Saved entries:
▶
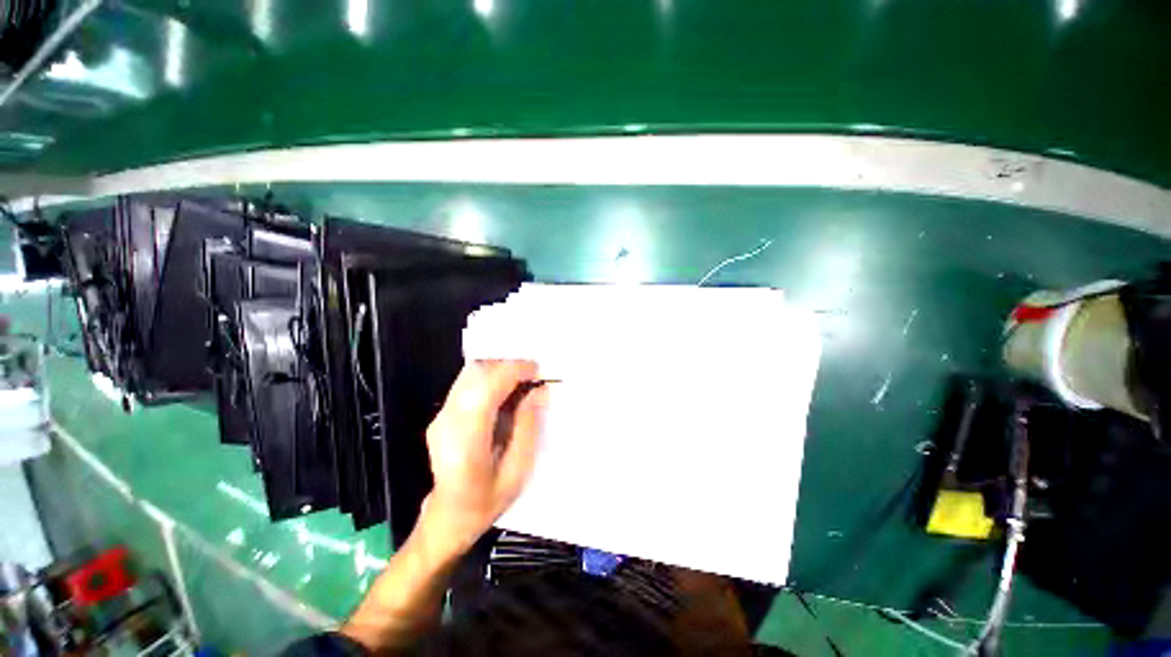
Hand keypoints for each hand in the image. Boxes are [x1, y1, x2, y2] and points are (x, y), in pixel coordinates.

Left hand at [419, 359, 547, 556]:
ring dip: (499, 370)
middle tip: (532, 375)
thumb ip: (527, 427)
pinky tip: (506, 391)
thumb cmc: (487, 500)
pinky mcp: (442, 414)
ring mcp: (441, 416)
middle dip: (507, 365)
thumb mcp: (517, 470)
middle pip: (475, 373)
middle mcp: (447, 422)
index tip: (536, 370)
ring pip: (470, 373)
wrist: (449, 516)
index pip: (486, 388)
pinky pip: (467, 383)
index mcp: (466, 441)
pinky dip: (490, 378)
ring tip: (522, 381)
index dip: (513, 371)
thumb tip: (539, 391)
◀
THE TASK: Identify the lines above that contain the word "middle", then copy them.

RESULT OF THIS EXERCISE:
middle tip: (532, 375)
middle dip: (507, 365)
middle pip: (475, 373)
middle mcp: (447, 422)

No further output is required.